▶ _WHAT THE TASK REQUIRES_
Each line of the data that mentions the string "Previsioni" needs to be identified and copied.

▶ _RECORDED INFORMATION_
::::::
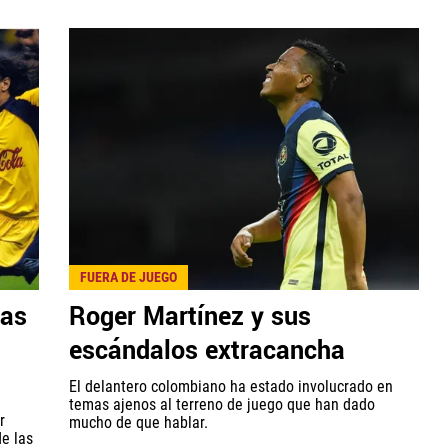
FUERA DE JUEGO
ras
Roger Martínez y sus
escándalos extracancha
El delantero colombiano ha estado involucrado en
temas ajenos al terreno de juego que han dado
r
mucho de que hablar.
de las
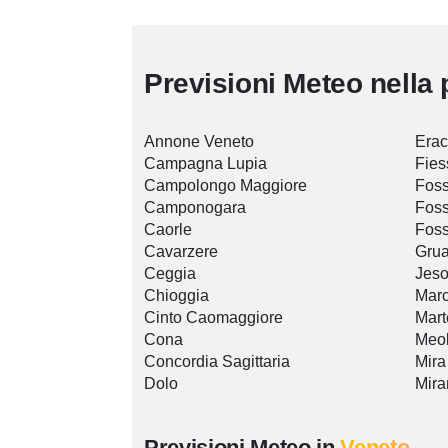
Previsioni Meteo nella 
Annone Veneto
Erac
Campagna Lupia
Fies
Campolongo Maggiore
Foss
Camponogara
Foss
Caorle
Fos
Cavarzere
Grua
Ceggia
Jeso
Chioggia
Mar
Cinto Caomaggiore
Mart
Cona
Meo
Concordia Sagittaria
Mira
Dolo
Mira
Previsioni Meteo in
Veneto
::::::
▶ _RESULT FOR THIS EXERCISE_
Previsioni Meteo nella 
Previsioni Meteo in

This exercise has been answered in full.